Dönnhoff, Grauburgunder trocken, 2009

Helmut Dönnhoff is among the most accomplished German winemakers. The same wine merchants who complain about wine critic Robert Parker's bad influence on consumers will happily tell you that "their" Dönnhoff wines have received Parker's prestigious 100 point scores, while others will point to Dönnhoff putting the German region Nahe on the world wine map or rave over the Dönnhoff trademark elegance.

Grauburgunder = Pinot Gris
Grauburgunder = Pinot Gris

Dönnhoff has also been crowned as Riesling king for his fantastic dry and sweet Rieslings. Today we will have none of that superlative nonsense and instead take a look at Dönnhoff's basic Pinot Gris.

I poured this wine the other day for my friend Friederike, who is a difficult customer as she proclaims to neither like red wine nor Riesling. Occasionally she will have some Riesling at my dinner/tasting parties as I have managed to present her with a few bottles that she found almost agreeable.
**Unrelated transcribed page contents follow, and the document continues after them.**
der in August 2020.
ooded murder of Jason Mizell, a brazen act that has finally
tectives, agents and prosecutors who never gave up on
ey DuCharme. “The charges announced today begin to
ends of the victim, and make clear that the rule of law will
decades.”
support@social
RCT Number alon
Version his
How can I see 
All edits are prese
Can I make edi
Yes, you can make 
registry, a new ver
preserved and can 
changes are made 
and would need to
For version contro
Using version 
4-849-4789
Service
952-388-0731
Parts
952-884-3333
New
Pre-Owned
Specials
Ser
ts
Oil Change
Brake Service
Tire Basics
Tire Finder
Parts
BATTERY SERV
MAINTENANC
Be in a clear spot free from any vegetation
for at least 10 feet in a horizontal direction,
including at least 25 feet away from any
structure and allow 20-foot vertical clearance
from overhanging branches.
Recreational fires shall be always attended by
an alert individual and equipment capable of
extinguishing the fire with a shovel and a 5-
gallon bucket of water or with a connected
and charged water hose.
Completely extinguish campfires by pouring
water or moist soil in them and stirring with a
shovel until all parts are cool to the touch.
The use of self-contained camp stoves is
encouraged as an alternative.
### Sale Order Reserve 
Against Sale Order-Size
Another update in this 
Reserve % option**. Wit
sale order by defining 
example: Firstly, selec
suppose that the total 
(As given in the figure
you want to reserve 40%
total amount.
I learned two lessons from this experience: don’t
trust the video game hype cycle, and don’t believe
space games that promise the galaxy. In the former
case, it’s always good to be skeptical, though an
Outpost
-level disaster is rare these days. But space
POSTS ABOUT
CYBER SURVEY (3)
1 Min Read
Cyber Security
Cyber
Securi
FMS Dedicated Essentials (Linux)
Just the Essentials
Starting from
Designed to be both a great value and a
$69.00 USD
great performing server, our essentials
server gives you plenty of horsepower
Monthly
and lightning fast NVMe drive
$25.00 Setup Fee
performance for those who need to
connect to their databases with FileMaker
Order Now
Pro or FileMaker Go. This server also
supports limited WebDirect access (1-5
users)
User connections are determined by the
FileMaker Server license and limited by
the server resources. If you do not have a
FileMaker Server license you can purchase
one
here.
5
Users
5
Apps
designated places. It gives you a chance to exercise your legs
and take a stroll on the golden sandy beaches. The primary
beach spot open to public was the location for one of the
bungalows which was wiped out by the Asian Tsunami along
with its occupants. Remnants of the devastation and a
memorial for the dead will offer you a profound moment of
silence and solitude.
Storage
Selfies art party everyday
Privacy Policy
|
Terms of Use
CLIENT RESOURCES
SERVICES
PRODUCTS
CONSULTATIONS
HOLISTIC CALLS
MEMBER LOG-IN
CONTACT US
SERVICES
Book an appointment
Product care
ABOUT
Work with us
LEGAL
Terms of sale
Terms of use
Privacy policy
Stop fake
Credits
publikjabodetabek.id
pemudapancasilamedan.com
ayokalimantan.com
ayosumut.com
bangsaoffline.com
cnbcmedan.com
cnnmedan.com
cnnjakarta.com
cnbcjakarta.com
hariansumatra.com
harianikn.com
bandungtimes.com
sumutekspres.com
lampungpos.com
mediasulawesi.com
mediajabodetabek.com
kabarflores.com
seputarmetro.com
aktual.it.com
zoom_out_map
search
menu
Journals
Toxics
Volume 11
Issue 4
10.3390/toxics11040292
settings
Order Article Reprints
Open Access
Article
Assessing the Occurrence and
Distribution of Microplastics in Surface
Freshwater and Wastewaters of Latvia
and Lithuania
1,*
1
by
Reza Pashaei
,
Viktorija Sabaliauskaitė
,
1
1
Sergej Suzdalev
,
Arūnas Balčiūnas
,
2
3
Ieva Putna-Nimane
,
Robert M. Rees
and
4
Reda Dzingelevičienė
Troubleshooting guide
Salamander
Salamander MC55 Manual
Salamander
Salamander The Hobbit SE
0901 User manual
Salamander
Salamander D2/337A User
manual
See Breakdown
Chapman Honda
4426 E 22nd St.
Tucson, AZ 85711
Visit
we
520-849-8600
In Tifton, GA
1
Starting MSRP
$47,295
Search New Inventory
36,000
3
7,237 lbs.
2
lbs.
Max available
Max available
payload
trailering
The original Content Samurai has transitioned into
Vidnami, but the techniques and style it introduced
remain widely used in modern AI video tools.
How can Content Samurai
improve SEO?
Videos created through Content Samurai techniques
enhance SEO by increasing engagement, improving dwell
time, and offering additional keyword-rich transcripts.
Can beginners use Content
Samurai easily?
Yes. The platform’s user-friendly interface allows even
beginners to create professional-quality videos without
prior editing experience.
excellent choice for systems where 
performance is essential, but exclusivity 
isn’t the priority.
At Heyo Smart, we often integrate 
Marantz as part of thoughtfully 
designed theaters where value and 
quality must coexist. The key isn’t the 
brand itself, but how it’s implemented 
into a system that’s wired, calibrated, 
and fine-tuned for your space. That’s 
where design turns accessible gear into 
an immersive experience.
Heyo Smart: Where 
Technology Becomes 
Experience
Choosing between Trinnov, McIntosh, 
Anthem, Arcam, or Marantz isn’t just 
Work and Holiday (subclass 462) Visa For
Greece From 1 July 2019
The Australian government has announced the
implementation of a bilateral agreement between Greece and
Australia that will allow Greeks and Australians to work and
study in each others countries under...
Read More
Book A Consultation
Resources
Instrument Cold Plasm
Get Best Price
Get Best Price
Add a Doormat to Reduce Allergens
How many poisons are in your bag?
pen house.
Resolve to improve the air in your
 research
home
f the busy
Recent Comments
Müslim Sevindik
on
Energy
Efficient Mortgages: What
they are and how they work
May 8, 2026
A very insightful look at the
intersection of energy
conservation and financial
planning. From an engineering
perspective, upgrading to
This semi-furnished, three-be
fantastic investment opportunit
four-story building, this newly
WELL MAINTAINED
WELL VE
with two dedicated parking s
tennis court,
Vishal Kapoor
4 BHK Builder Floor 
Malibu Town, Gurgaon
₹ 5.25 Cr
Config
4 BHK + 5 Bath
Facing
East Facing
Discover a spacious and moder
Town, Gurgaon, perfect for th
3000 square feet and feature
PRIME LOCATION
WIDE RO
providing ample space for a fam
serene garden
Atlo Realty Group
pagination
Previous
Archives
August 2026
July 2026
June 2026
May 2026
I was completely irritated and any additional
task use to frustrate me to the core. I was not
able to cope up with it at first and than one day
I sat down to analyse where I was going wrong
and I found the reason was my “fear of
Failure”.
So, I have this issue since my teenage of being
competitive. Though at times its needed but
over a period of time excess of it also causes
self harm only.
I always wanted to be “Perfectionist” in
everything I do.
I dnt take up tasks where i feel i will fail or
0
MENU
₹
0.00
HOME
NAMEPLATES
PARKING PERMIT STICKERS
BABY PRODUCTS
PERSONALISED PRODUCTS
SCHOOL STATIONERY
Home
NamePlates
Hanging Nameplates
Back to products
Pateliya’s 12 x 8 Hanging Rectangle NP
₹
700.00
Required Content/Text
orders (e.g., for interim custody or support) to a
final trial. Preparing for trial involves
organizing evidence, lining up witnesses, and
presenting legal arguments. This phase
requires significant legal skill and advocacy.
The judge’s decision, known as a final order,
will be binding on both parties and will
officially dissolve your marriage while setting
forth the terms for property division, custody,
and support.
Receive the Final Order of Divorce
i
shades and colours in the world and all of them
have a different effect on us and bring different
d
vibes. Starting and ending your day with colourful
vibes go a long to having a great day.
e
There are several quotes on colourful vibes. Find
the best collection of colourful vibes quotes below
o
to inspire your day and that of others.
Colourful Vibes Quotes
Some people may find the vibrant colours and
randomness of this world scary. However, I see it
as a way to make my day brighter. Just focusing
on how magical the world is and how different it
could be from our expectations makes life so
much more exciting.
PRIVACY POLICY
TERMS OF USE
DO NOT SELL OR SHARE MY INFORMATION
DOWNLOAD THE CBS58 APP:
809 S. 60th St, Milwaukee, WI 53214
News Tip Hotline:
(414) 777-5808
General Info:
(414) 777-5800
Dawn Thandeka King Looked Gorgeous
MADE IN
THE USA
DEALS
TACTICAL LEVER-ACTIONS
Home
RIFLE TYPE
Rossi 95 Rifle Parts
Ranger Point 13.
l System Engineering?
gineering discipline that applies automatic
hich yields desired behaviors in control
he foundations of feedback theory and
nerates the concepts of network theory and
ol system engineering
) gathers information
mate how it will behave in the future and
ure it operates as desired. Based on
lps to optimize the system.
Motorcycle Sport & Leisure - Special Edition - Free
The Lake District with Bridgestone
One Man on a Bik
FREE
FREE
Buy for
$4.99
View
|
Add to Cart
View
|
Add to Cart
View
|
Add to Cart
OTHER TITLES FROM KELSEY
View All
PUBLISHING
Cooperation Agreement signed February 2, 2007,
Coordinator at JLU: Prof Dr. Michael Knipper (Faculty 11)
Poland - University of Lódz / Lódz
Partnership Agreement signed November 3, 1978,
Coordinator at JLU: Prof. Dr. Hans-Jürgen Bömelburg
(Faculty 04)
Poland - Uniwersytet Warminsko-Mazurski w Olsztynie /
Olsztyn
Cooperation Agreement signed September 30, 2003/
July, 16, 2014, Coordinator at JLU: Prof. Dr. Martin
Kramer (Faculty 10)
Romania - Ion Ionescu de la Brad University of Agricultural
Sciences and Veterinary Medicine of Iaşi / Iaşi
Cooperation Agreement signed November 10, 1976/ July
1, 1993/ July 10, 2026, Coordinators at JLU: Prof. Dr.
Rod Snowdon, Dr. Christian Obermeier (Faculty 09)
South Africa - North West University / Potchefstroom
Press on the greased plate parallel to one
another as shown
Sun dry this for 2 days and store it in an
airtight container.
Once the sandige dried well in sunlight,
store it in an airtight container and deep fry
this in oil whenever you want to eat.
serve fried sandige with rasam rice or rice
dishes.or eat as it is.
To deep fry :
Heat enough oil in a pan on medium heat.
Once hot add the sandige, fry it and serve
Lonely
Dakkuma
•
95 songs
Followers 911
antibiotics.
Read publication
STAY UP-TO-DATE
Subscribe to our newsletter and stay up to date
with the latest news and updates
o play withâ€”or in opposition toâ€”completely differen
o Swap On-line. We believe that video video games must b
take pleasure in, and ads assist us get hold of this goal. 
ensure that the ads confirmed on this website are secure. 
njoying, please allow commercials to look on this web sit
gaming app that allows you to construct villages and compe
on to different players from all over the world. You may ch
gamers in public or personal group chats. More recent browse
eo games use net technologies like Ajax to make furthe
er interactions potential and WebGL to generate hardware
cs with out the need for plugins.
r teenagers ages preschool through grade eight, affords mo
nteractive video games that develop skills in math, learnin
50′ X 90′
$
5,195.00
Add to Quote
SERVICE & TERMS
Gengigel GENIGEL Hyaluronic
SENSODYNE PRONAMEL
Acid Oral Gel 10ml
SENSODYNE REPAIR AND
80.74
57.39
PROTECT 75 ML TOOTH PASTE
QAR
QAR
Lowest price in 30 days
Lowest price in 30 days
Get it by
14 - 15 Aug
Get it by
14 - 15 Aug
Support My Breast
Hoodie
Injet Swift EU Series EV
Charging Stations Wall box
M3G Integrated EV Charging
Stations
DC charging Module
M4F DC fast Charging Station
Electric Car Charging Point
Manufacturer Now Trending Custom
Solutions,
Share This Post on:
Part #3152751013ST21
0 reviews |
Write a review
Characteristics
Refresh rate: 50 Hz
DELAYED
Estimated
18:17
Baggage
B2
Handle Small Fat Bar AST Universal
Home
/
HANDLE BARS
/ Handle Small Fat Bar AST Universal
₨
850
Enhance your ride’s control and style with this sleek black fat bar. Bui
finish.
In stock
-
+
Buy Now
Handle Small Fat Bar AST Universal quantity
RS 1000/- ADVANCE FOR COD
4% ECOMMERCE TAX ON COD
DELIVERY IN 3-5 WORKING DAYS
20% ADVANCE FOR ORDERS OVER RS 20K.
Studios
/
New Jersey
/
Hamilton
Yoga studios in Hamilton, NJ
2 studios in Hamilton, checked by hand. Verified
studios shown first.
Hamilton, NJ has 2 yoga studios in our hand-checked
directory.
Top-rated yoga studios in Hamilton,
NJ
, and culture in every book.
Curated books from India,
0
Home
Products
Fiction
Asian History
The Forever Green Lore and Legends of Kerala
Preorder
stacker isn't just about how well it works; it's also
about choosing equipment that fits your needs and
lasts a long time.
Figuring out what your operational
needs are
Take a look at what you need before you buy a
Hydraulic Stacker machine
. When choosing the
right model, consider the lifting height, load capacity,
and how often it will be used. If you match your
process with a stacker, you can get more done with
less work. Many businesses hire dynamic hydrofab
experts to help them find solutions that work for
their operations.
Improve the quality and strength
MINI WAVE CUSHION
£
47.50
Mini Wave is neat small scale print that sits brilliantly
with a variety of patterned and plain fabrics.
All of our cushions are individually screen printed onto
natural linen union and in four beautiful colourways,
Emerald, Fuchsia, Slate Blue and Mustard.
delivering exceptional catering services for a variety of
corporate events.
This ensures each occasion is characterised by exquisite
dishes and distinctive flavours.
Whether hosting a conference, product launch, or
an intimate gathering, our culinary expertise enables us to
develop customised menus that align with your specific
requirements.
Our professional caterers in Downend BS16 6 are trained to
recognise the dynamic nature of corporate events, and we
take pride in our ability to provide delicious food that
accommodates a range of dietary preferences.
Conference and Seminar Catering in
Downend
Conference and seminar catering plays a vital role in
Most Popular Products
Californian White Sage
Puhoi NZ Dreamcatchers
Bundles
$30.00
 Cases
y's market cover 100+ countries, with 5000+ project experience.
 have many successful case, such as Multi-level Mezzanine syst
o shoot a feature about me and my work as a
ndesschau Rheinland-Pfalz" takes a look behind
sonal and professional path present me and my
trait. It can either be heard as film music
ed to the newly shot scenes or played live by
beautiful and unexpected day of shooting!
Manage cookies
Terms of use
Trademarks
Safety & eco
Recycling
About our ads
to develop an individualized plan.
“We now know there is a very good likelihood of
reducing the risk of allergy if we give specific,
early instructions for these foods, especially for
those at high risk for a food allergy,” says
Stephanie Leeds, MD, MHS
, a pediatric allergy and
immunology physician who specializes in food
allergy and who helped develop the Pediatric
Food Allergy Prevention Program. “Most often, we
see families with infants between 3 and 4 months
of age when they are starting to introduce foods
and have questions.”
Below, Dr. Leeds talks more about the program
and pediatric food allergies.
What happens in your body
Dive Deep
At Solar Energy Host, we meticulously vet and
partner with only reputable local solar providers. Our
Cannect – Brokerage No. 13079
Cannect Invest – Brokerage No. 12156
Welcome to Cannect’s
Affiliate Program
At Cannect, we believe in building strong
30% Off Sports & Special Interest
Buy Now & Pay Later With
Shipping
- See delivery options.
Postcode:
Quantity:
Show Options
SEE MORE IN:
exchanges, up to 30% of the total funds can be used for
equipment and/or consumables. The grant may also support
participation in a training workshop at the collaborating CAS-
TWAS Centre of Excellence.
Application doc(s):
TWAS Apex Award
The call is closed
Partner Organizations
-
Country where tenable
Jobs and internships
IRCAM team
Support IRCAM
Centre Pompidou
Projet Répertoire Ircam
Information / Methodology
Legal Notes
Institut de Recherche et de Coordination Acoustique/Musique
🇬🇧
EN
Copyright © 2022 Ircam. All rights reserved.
In general though Friederike time is Grauburgunger time at the Wine Rambler.

This Pinot Gris was immediately approved of on account of its lovely nose. Initially mild and a little delicate, it became more substantial with time. Imagine aromas of apple, stone fruit, nut, ground pepper and orange peel sprayed over tree bark and enhanced with a creamy hand lotion mineral. In the wine's more delicate moments the latter reminded me a little of Pinot Blanc.
Dönnhoff's Grauburgunder was also very drinkable. It had some substance but was nicely balanced so it felt elegant and not heavy. An almost racy wine it had good acidity and fruit plus some spice, which made it very agreeable with food. The finish showed some more spice and nut aromas, with a little tingly cherry.

A very enjoyable wine at a fair price.